La forêt était la ressource essentielle de certaines communes, souvent des paroisses pauvres, qui avaient peu de bonnes terres cultivables. C’était le cas de Buding, d’Elzing ou de Klang qui sont encore aujourd’hui parmi les communes les plus boisées.
(Extraits du PAE du Collège de Kédange : « Bicentenaire de la Révolution » – 1989)
A la veille de la Révolution, les forêts de la région étaient rarement comme aujourd’hui, la propriété d’une commune ou de l’Etat mais plutôt le bien de riches particuliers ou de communautés religieuses qui en gardaient jalousement les revenus. Aussi, les habitants de communes forestières, particulièrement pauvres, se plaignaient souvent de ne pouvoir mieux disposer des bois environnants. « Les faibles portions se trouvent payées plus cher que si nous achetions le bois » (cahier de doléances de Buding*).
La forêt était pour son propriétaire une source de revenus importants et divers. L’un des plus importants provenait du négoce et même de l’exportation des bois. « Surtout ceux qui se trouvent à proximité desdites rivières de Moselle et de Sarre, qui voiturent nos bois et charbons quelconques sur les pays de Luxembourg, de Trèves, même en Hollande » (cahier de Monneren).
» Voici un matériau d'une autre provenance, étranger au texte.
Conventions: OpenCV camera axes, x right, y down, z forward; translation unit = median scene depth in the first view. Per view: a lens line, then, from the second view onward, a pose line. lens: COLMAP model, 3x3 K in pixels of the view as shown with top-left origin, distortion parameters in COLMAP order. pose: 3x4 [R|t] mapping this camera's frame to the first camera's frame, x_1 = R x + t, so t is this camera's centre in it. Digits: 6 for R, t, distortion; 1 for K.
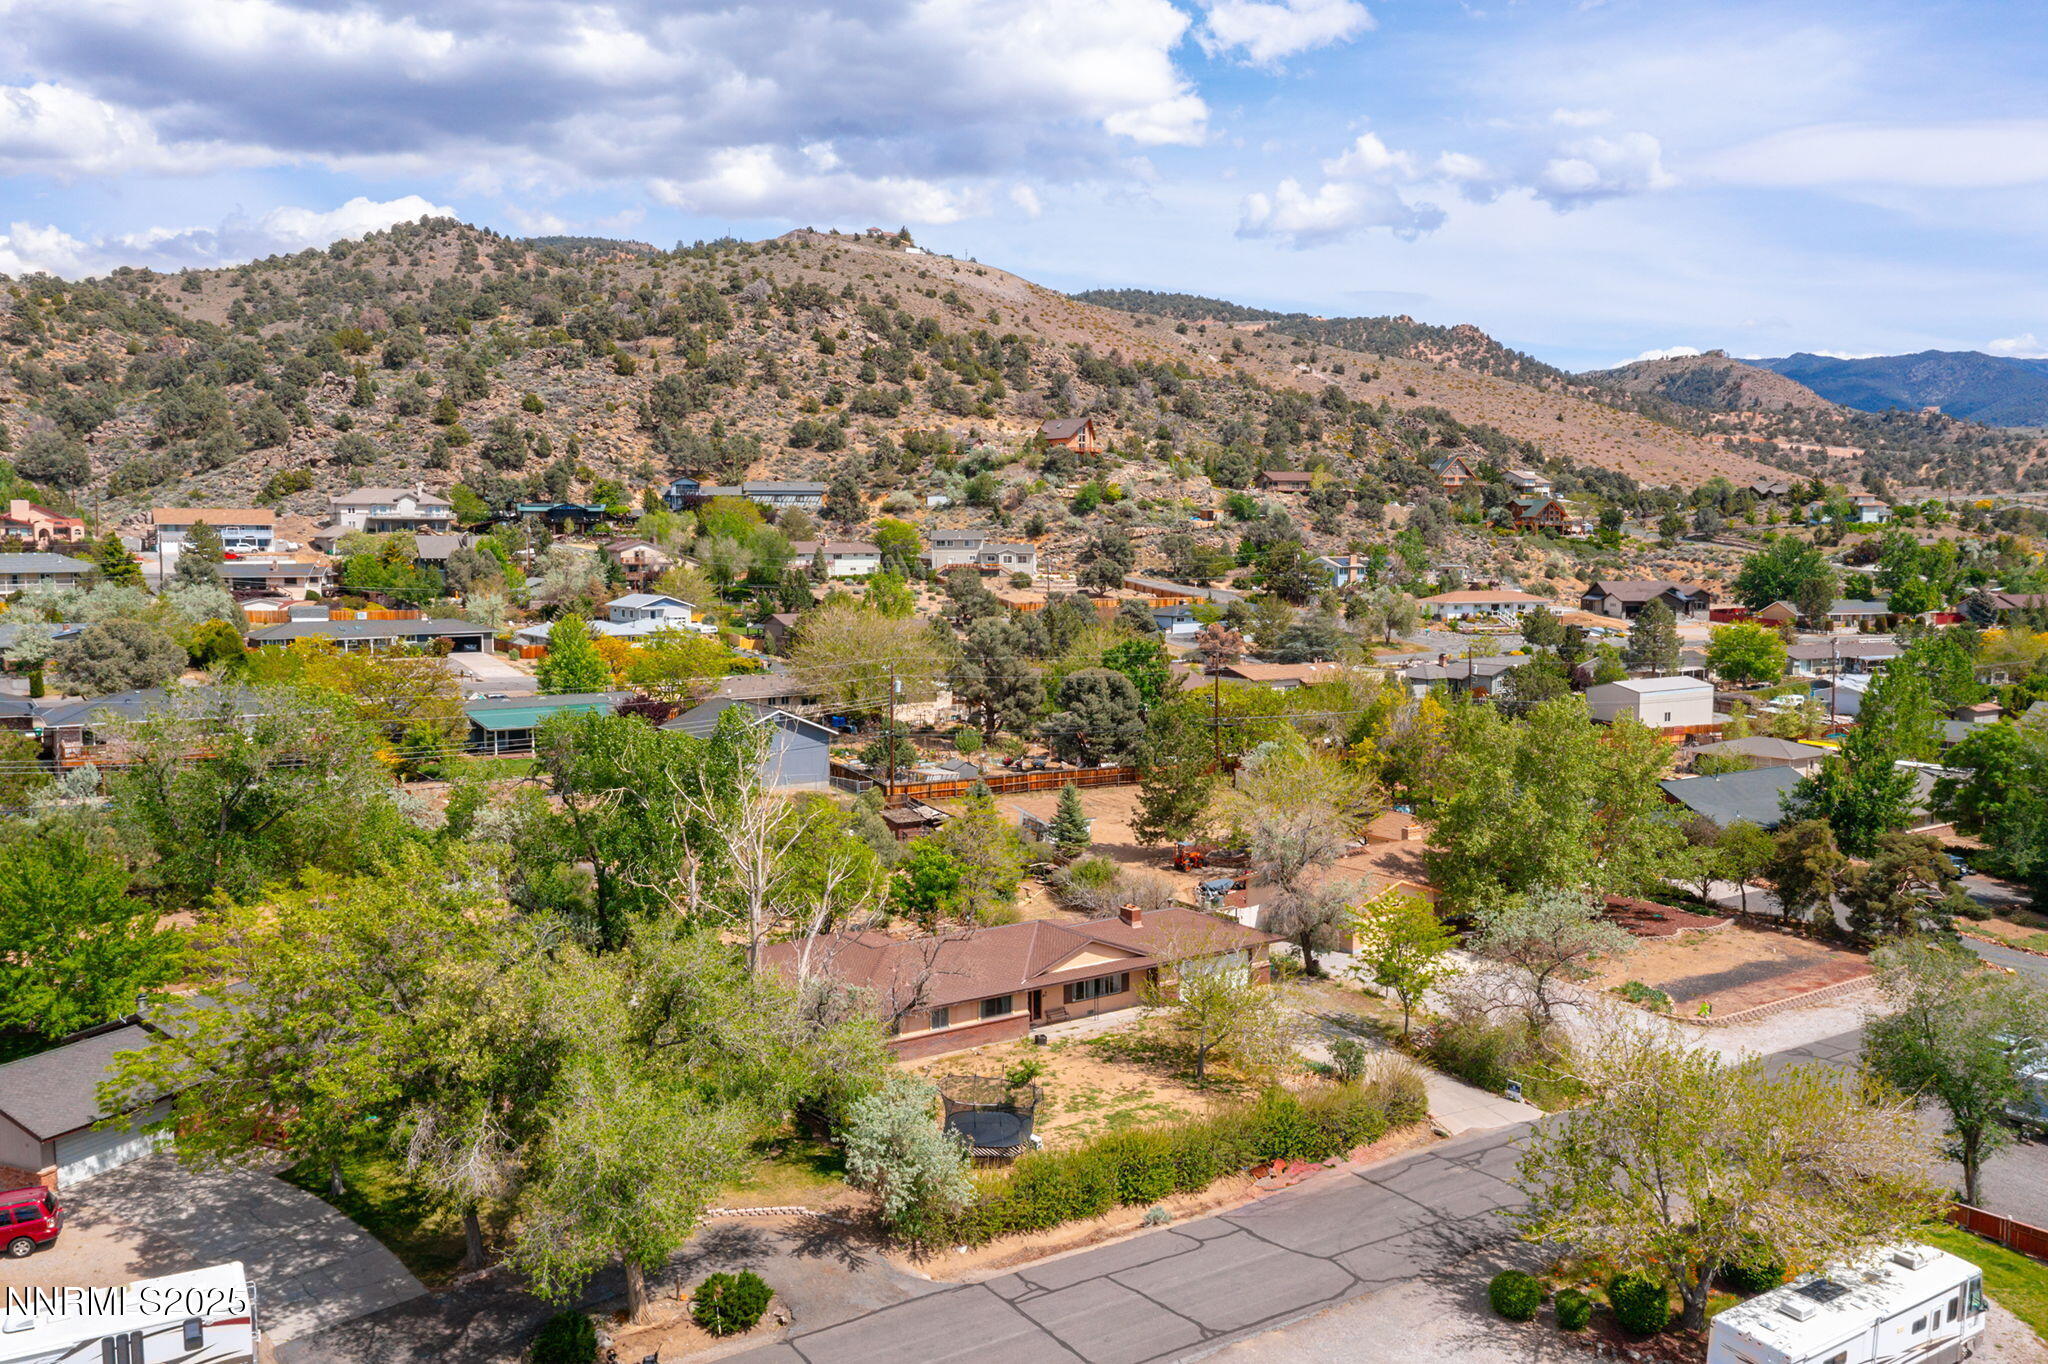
lens RADIAL K [[1614.1, 0, 1024.0], [0, 1614.1, 682.0], [0, 0, 1]] dist [-0.007791, 0.005408]
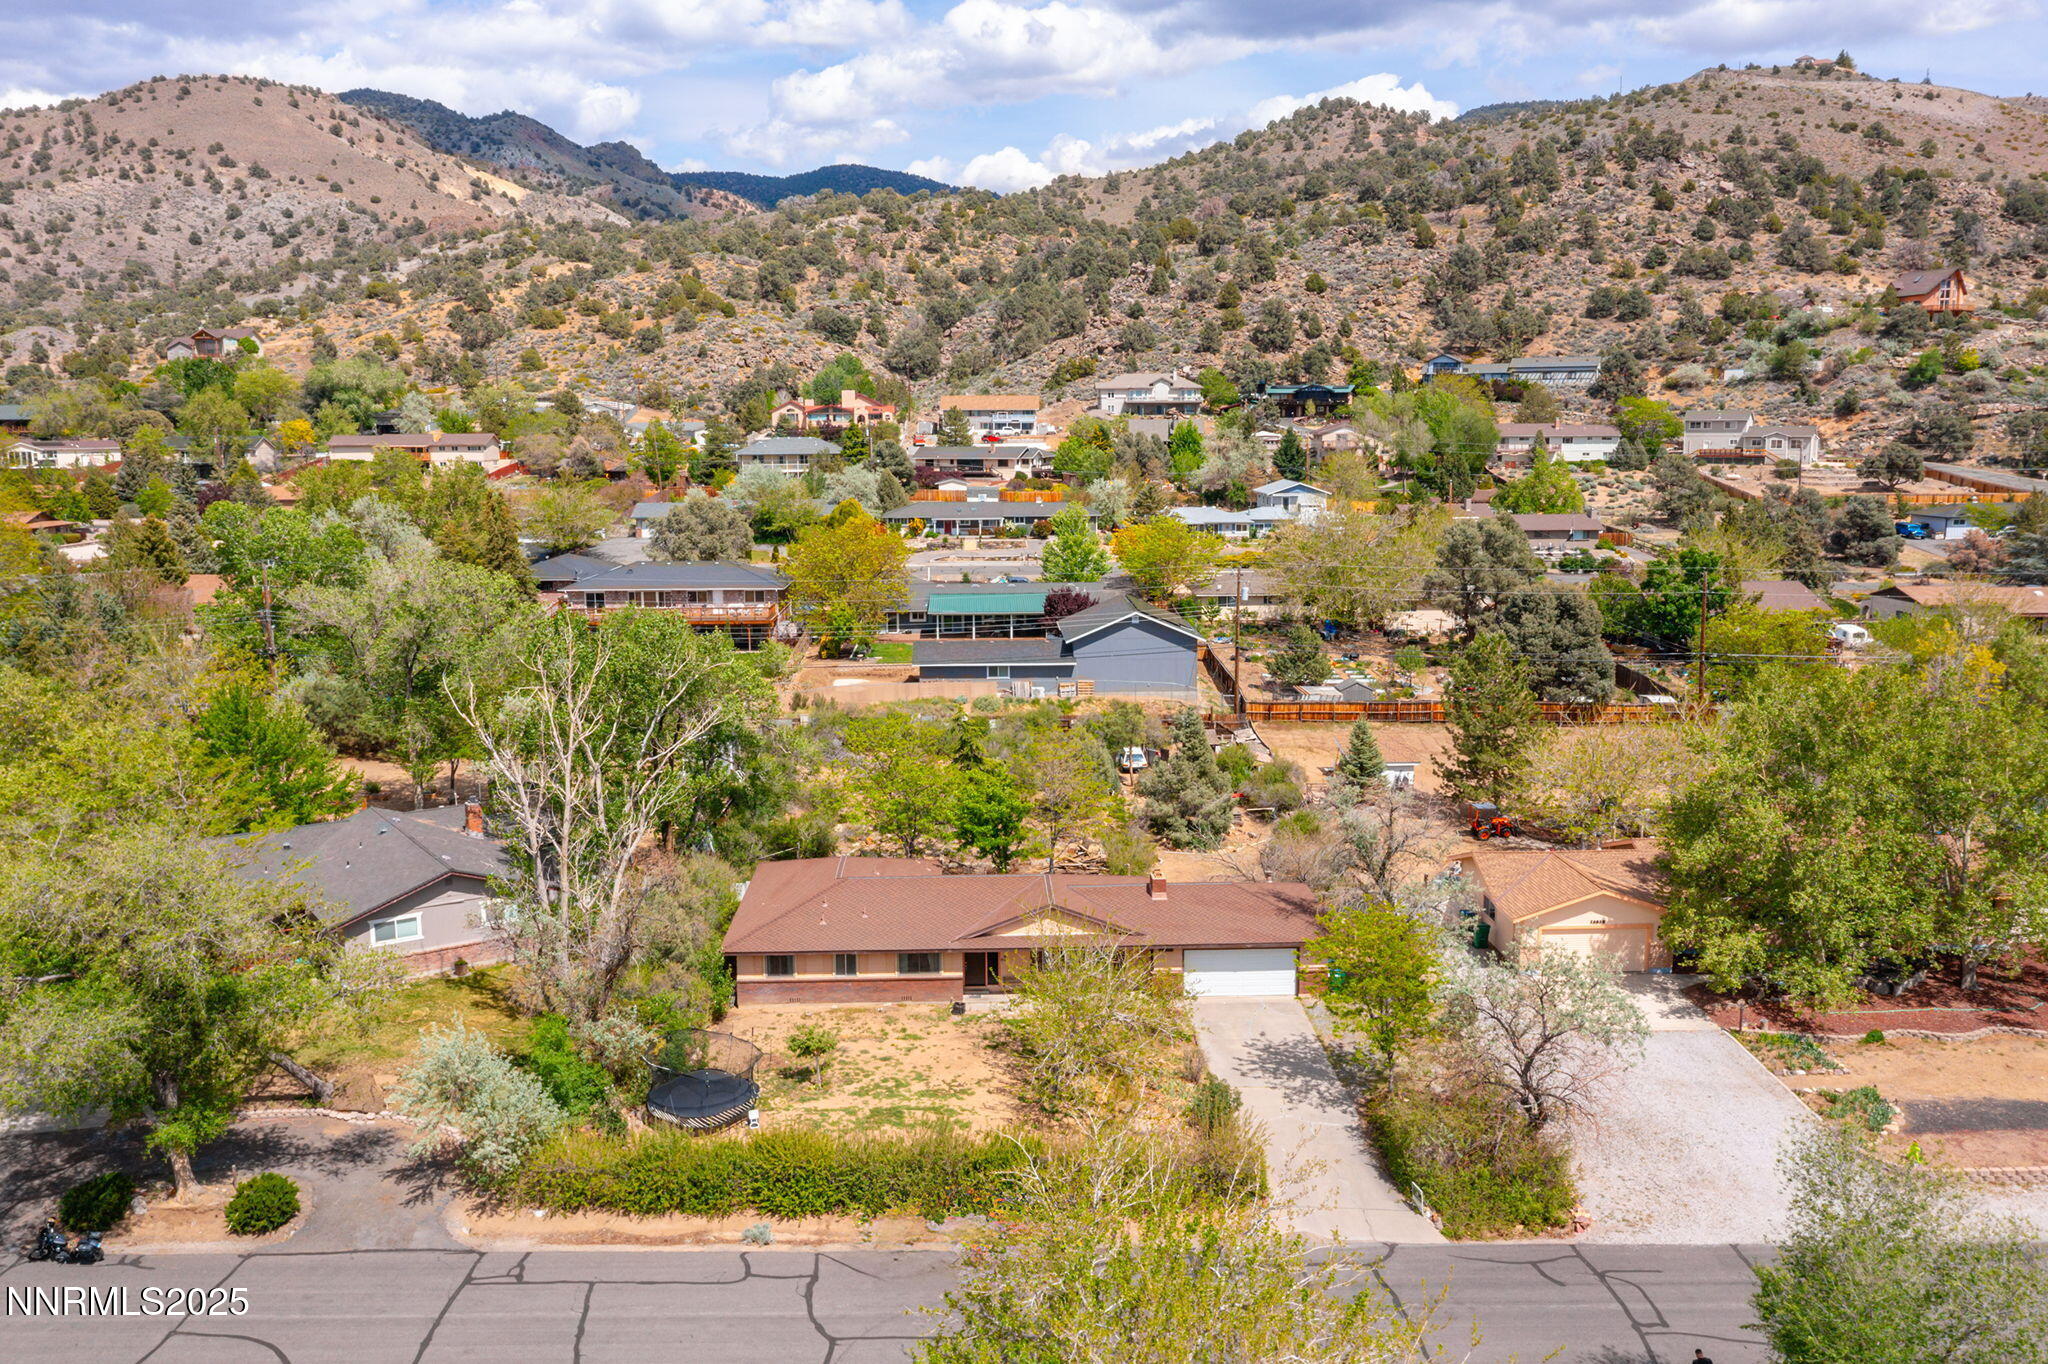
lens RADIAL K [[1614.1, 0, 1024.0], [0, 1614.1, 682.0], [0, 0, 1]] dist [-0.007791, 0.005408]
pose [[0.841022, 0.081996, -0.534751, 0.098193], [-0.042015, 0.995361, 0.086546, -0.006728], [0.539367, -0.050320, 0.840566, 0.056213]]
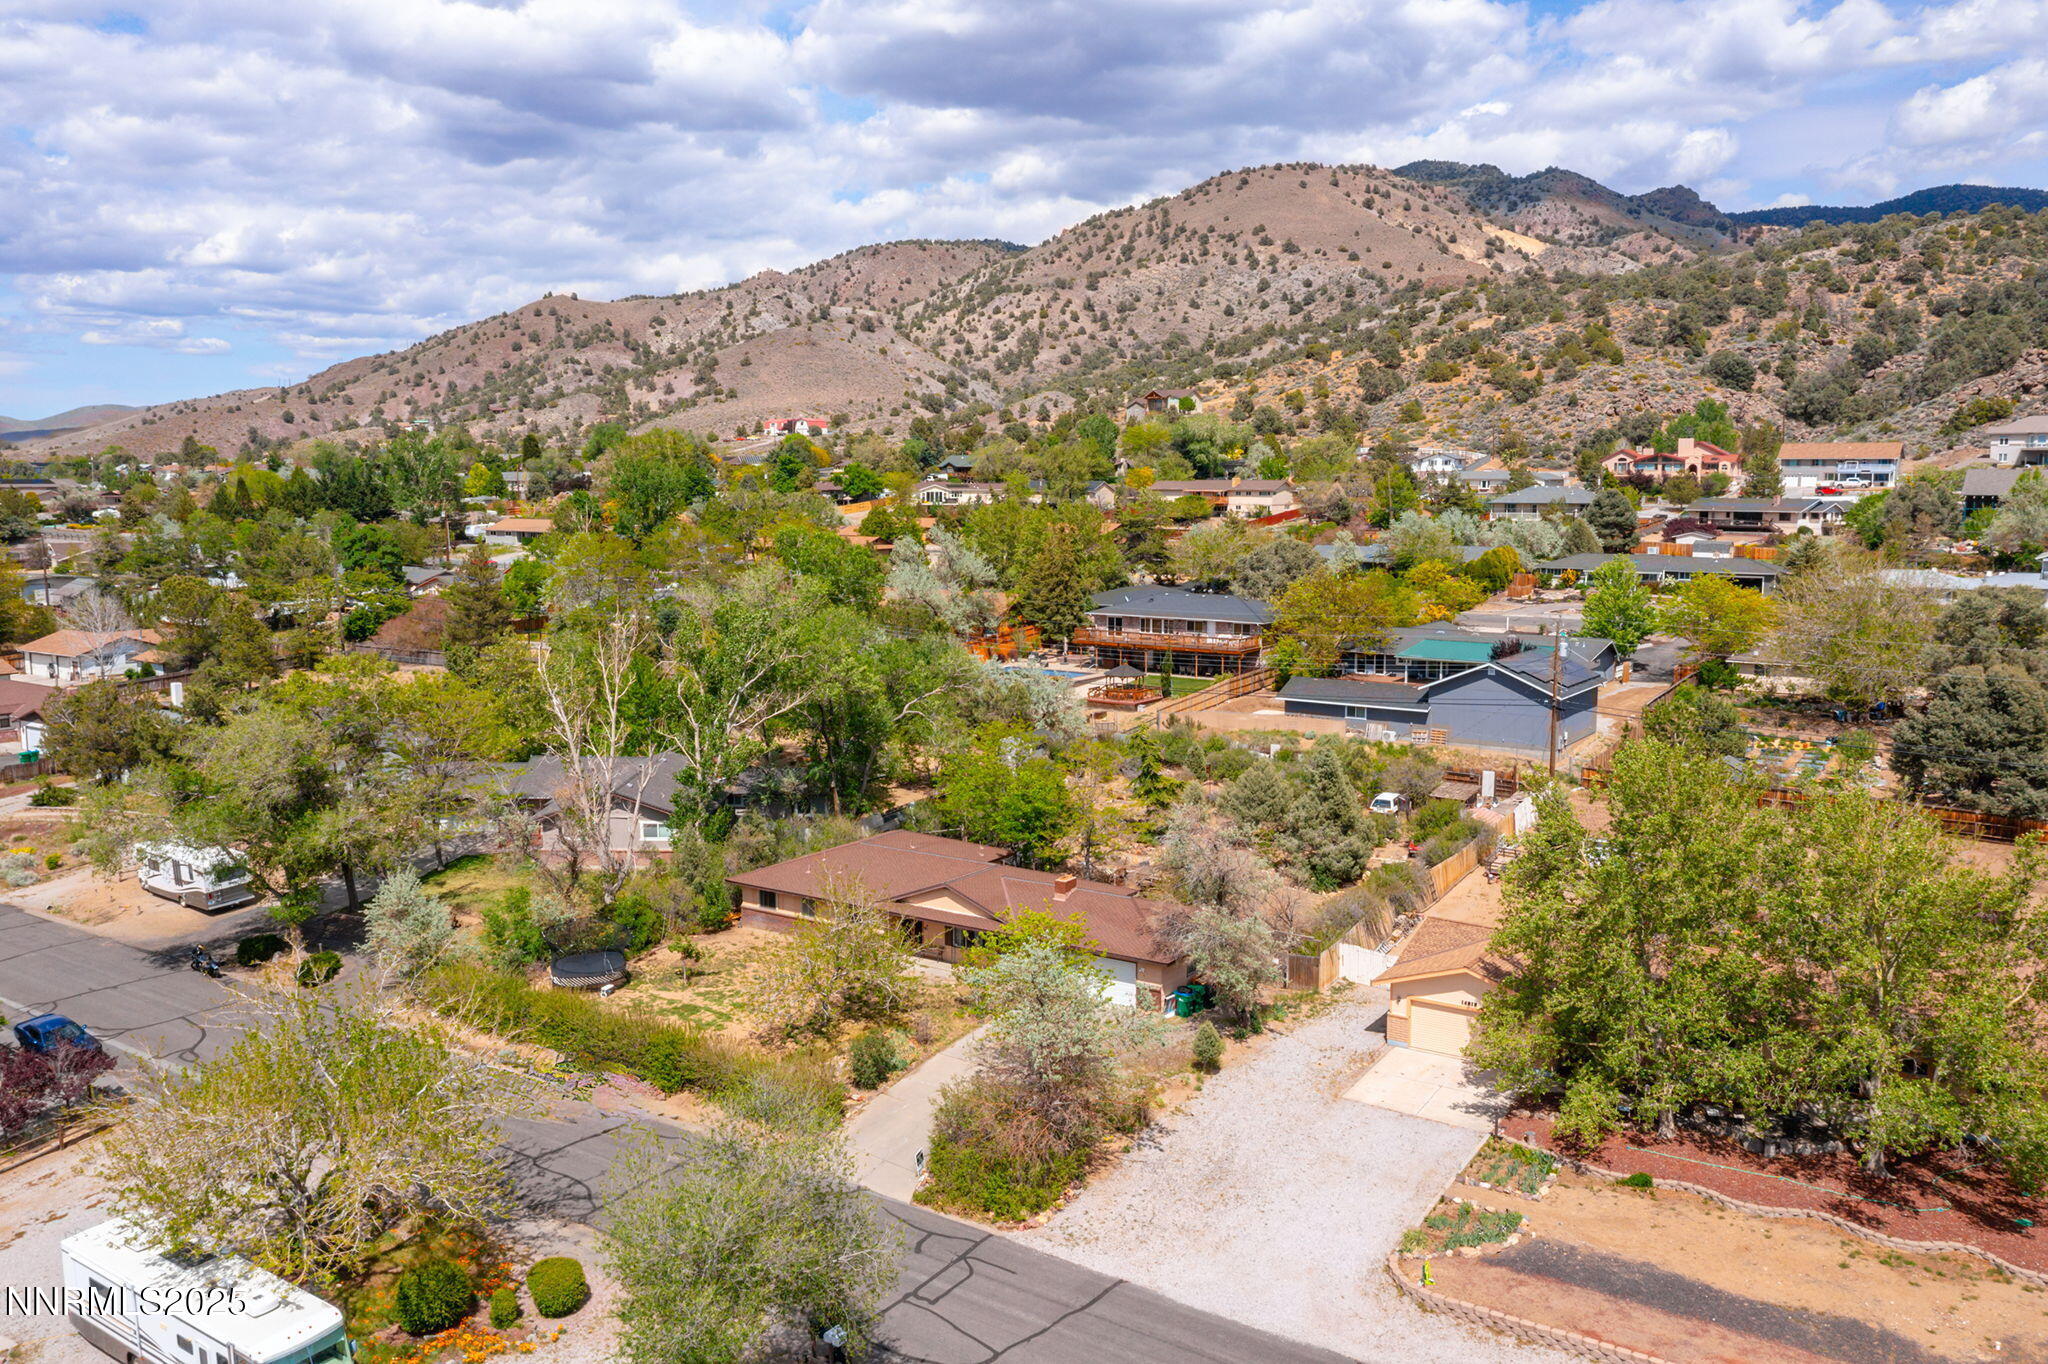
lens RADIAL K [[1614.1, 0, 1024.0], [0, 1614.1, 682.0], [0, 0, 1]] dist [-0.007791, 0.005408]
pose [[0.360620, 0.117798, -0.925244, 0.193923], [-0.080832, 0.992207, 0.094818, -0.011915], [0.929204, 0.040596, 0.367332, 0.139604]]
De plus, l’usage de la forêt et son exploitation étaient l’objet de taxations diverses qui bénéficiaient au clergé, à l’Etat et à ses agents. « Mais les frais qu’opèrent les martelages, visites et recouvrement enlèvent la moitié de la coupe, et nous sommes donc obligés de nous cotiser pour payer les frais […] et la dixième partie du prix en provenant accordée franche aux communautés de religieuses rentées et sans besoins.[…] Nous sommes assujettis à ces acquits (de prévôté de Sierck) tant pour les bois de chauffage et autres marchandises » (cahier de Buding). La taxation prenait même l’aspect d’une corvée obligatoire pour les laboureurs de nombreuses communes. « Il est bien dur de voir qu’on force les laboureurs de faire des corvées pour l’Etat-major de Thionville pour son bois, qu’il achète fort souvent à 2 ou 3 lieues éloigné de Thionville, dont il ne paye que 5 ou 6 sols par voiture » (cahier d’Elzange).
Mais l’institution la plus unanimement critiquée était la maîtrise des eaux et forêts. Elle était constituée d’agents de l’Etat chargés de l’administration des forêts et de la justice relative aux délits commis dans les bois. « Nous supplions Sa Majesté de modérer les droits de maîtrise et de ne point permettre qu’on fasse des rapports contre les habitants et propriétaires, sinon contre ceux que les gardes trouveront en flagrant délit (cahier d’Elzing) … de faire cesser les vexations des amendes arbitraires que (les maîtrises) prononcent sur le rapport des gardes des bois » (cahier de Luttange).
Les officiers de l’administration des forêts étaient accusés d’être tracassiers et excessifs dans leurs condamnations. Les paroissiens auraient encore préféré dépendre de la justice seigneuriale ! Ajoutons à ce sombre tableau, la mauvaise qualité des agents de terrain (bangardes, forestiers et pauliers) qui se montraient souvent malhonnêtes. « Abus à reformer sur les coursiers, sur les gardes des bois, qui à raison de leur charge volent impunément le public » (cahier de Metzervisse).
La forêt est donc souvent source de tracasseries pour les populations défavorisées. Néanmoins, elles ne peuvent s’en passer car la forêt leur procure le travail, les moyens de survivre, et les matériaux de construction…
*Les cahiers de doléances sont des documents rédigés dans chaque commune au printemps 1789, à la demande du roi Louis XVI qui convoqua les Etats Généraux afin de résoudre la crise financière (en 1788, les caisses de l’Etat sont vides).